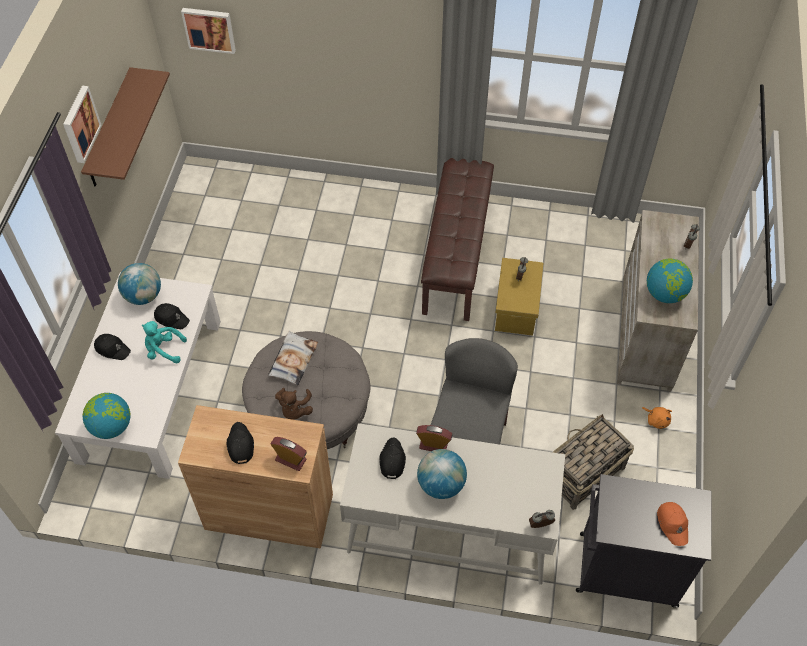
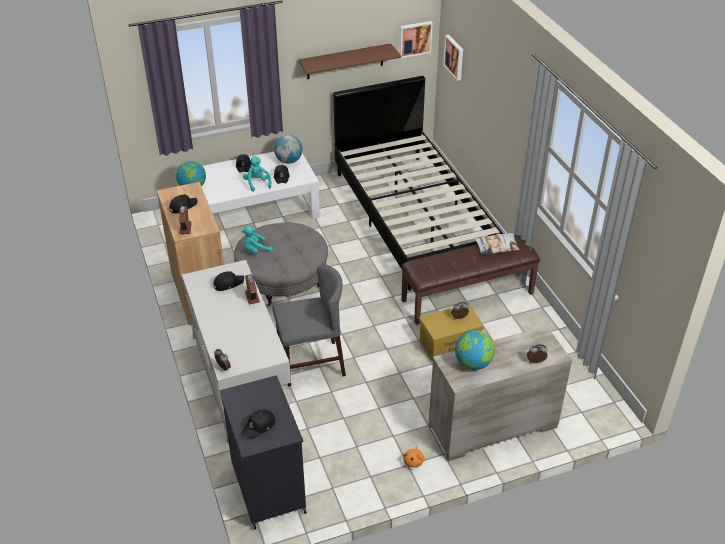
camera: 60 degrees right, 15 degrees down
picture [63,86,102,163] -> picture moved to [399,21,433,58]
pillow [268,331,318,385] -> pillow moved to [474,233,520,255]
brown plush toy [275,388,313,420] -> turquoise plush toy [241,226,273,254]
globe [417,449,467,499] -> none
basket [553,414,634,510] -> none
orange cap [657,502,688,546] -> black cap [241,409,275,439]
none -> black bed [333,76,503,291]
==*==
Problem details -
Could you set down every record above word for word, leaving out the pictures?

Solution for this task -
camera: 60 degrees right, 15 degrees down
picture [63,86,102,163] -> picture moved to [399,21,433,58]
pillow [268,331,318,385] -> pillow moved to [474,233,520,255]
brown plush toy [275,388,313,420] -> turquoise plush toy [241,226,273,254]
globe [417,449,467,499] -> none
basket [553,414,634,510] -> none
orange cap [657,502,688,546] -> black cap [241,409,275,439]
none -> black bed [333,76,503,291]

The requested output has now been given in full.